▸ What is required: Please turn the text lines in the data below into a single numbered list, skipping any blank lines and leaving out the pictures.

▸ Supplied data:

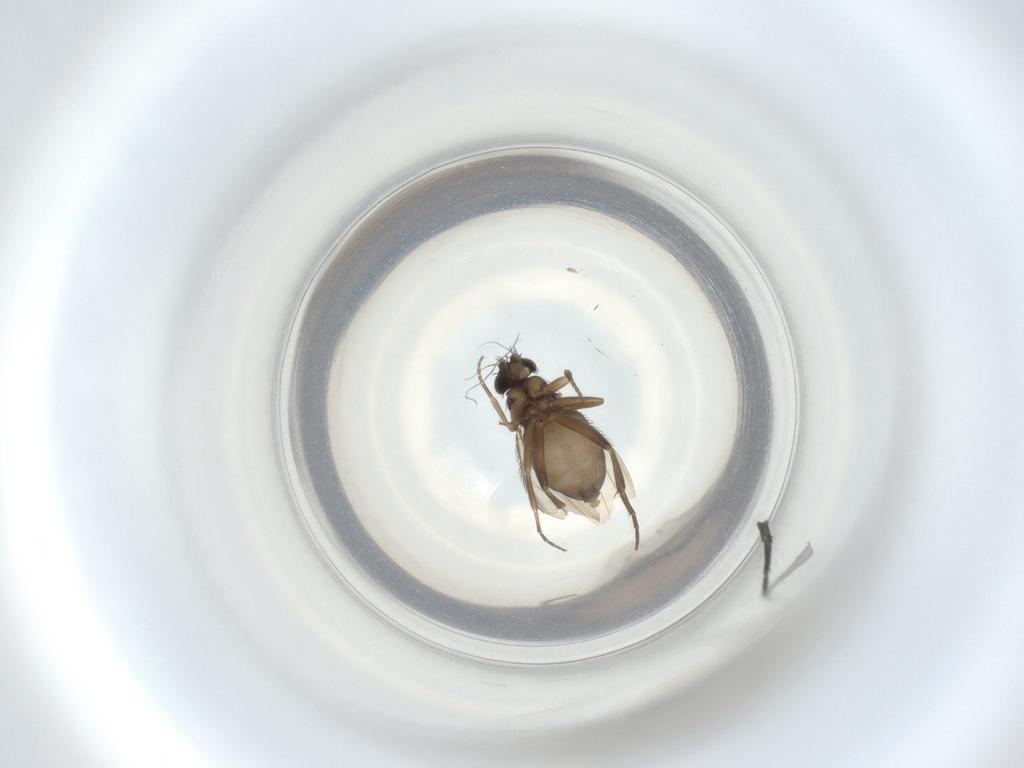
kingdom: Animalia
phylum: Arthropoda
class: Insecta
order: Diptera
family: Phoridae
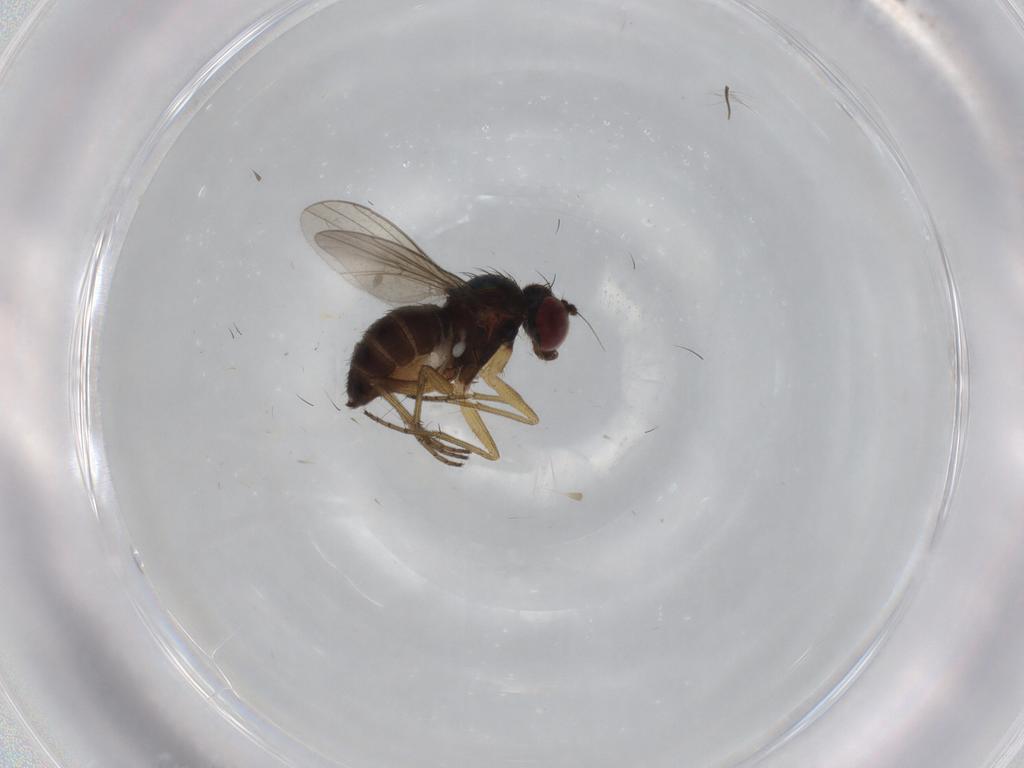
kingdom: Animalia
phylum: Arthropoda
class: Insecta
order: Diptera
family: Dolichopodidae
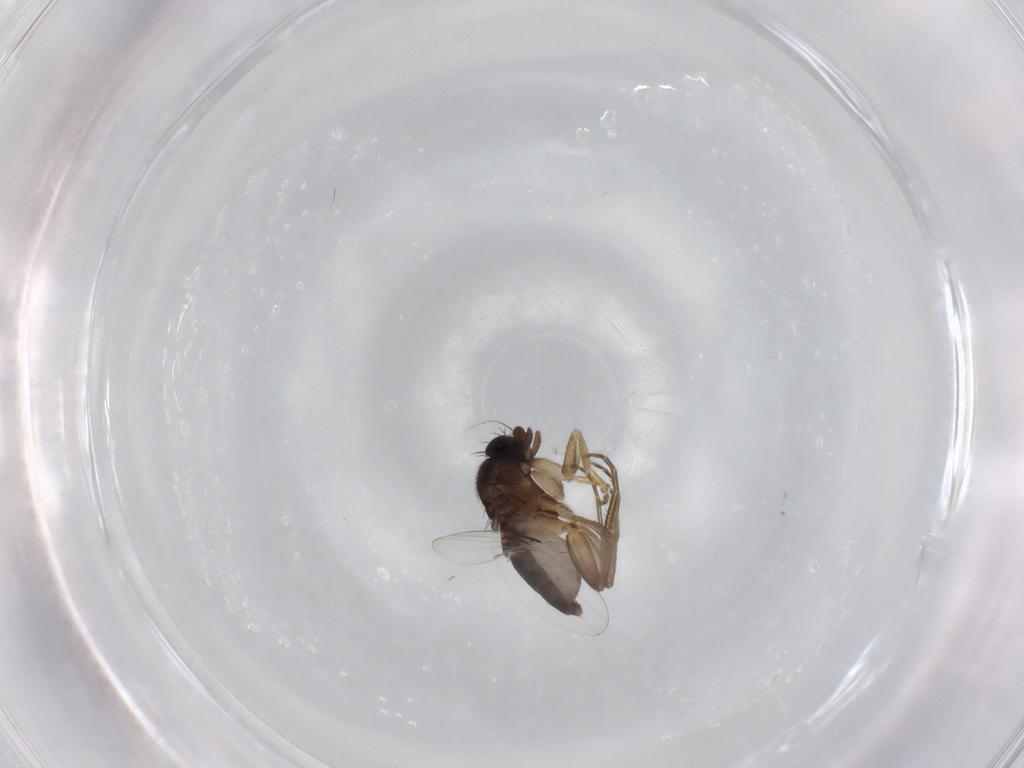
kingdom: Animalia
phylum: Arthropoda
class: Insecta
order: Diptera
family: Phoridae
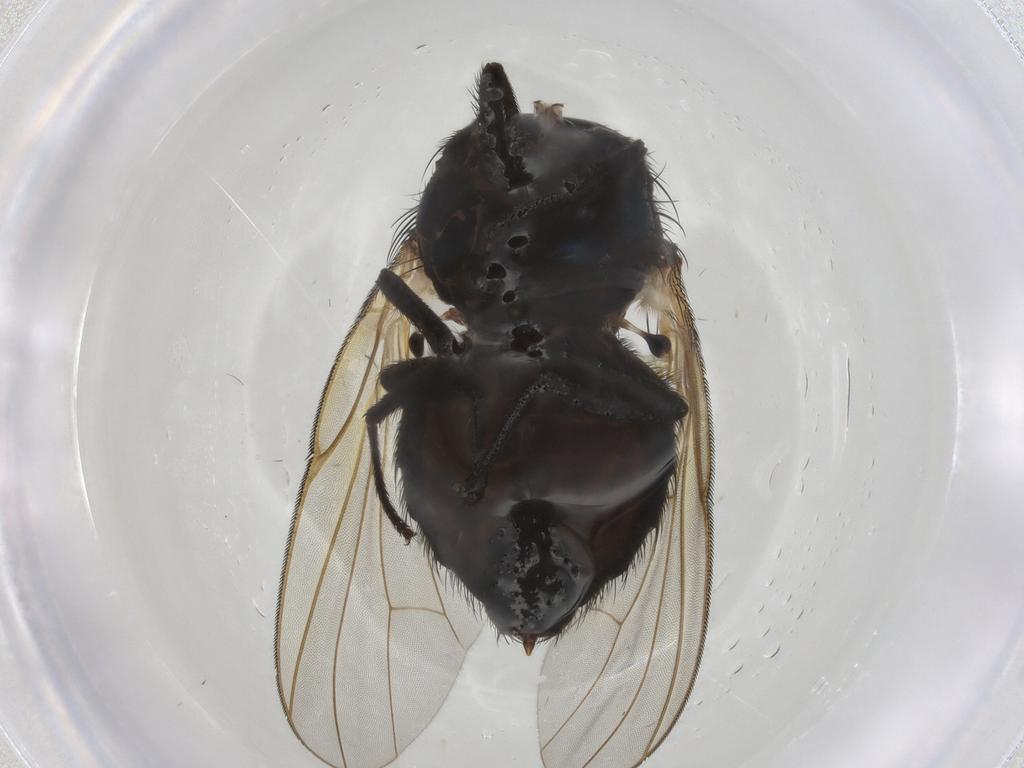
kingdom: Animalia
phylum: Arthropoda
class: Insecta
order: Diptera
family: Lonchaeidae
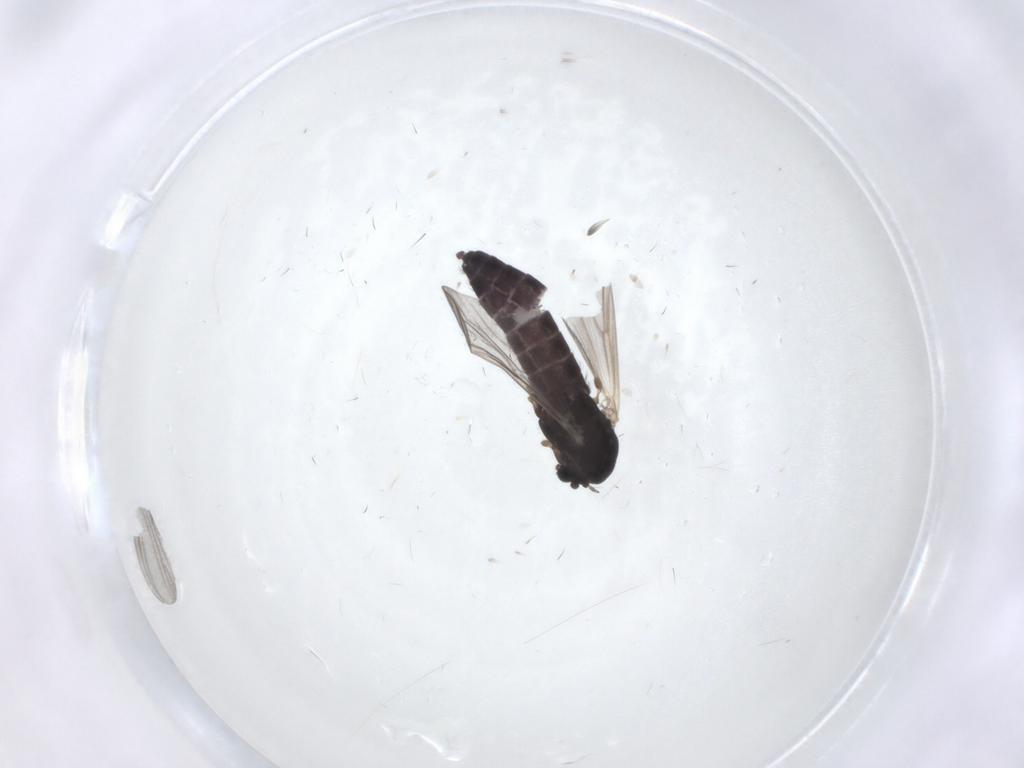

▸ Reply to the task:
1. kingdom: Animalia
2. phylum: Arthropoda
3. class: Insecta
4. order: Diptera
5. family: Phoridae
6. kingdom: Animalia
7. phylum: Arthropoda
8. class: Insecta
9. order: Diptera
10. family: Dolichopodidae
11. kingdom: Animalia
12. phylum: Arthropoda
13. class: Insecta
14. order: Diptera
15. family: Phoridae
16. kingdom: Animalia
17. phylum: Arthropoda
18. class: Insecta
19. order: Diptera
20. family: Lonchaeidae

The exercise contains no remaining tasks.